Fu in quel preciso istante che i carabinieri, chiamati dai proprietari dell’hotel per presidiare una situazione che poteva degenerare da un momento all’altro, corsero verso di lui per sorreggerlo.

Gli uomini in divisa avevano un unico scopo: proteggere Pantani, fargli da scudo in mezzo a quel trambusto che stava montando all’esterno e difenderlo da quella calca infernale, sempre più pressante e pericolosa.

I carabinieri erano lì solo e soltanto per questo: volevano aiutarlo in quel momento terribile.

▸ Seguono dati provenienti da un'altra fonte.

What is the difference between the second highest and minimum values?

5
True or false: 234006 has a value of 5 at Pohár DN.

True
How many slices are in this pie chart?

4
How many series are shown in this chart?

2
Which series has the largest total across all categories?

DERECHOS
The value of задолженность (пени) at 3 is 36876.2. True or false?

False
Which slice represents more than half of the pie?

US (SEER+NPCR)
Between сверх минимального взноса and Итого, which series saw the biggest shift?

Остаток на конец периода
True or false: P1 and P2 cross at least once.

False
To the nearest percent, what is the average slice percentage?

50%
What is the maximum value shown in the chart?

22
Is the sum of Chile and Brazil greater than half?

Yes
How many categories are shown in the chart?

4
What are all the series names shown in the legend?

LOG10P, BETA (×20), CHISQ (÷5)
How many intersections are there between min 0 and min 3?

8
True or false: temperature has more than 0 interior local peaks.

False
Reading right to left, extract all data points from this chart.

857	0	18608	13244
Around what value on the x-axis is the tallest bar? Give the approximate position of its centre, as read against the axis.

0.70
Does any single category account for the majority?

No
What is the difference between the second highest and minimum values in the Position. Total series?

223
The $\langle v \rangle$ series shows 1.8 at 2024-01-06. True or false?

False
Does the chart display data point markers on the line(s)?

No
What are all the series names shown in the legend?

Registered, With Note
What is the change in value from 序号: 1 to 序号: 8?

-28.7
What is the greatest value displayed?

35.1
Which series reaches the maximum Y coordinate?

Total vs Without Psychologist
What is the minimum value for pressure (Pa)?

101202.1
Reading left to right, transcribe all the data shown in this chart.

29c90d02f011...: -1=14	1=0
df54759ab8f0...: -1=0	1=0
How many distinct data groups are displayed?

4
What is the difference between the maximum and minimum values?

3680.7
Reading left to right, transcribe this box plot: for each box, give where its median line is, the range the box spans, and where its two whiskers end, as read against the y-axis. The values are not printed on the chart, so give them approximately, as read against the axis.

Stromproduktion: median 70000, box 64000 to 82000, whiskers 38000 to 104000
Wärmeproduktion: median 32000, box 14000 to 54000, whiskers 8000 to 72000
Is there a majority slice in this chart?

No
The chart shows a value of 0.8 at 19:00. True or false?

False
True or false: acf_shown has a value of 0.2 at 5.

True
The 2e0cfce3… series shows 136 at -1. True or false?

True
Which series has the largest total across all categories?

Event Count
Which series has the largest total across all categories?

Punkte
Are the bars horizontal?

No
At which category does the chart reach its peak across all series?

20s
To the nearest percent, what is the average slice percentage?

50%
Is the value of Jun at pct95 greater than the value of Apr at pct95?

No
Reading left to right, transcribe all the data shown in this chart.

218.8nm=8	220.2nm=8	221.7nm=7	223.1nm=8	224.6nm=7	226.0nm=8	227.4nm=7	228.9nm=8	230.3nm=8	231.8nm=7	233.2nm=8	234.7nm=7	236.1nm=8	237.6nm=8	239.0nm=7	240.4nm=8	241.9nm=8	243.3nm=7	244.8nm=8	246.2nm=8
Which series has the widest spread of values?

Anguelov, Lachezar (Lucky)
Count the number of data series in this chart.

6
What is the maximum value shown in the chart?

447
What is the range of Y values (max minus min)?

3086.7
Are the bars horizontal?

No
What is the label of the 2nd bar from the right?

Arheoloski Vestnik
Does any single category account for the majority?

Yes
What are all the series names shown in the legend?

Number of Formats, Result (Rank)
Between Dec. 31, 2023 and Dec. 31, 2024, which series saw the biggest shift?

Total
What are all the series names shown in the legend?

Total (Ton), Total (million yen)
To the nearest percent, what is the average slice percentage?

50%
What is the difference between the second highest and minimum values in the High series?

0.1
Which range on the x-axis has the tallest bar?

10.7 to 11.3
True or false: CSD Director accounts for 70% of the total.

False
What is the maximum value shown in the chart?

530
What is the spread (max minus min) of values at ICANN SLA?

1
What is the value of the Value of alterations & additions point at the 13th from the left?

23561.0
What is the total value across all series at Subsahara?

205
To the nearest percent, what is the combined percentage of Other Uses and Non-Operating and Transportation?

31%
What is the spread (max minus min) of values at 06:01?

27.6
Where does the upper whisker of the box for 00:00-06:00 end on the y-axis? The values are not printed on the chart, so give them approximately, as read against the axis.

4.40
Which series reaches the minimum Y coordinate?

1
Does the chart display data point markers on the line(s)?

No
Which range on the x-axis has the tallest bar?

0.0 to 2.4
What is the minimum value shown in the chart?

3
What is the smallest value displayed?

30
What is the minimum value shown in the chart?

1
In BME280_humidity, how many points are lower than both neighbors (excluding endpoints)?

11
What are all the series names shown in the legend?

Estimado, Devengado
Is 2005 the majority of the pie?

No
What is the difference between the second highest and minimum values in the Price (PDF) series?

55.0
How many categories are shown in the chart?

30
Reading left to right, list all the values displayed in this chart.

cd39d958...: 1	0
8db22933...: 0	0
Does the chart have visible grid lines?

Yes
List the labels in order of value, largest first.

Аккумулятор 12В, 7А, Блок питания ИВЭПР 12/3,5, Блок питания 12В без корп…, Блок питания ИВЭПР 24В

Ma l’immagine che rimbalzò in ogni angolo del mondo, con quei militari in divisa di scorta attorno a lui, trasmise l’impressione di uno scenario delittuoso. Marco sembrava una persona tratta in arresto.

Nel vederlo andare via compresi, con il cuore scorticato, che la carriera del più grande scalatore di tutti i tempi era giunta al traguardo finale.

Anche quella mattina i nostri sguardi si incrociarono, ma stavolta in quegli occhi non c’era più alcuna luce. Al suo posto vidi solo un nero profondo e impenetrabile.

Quel giorno non gli strapparono solo la maglia rosa e una grande vittoria. Gli lacerarono l’anima, gli pugnalarono il cuore e gli rubarono la dignità.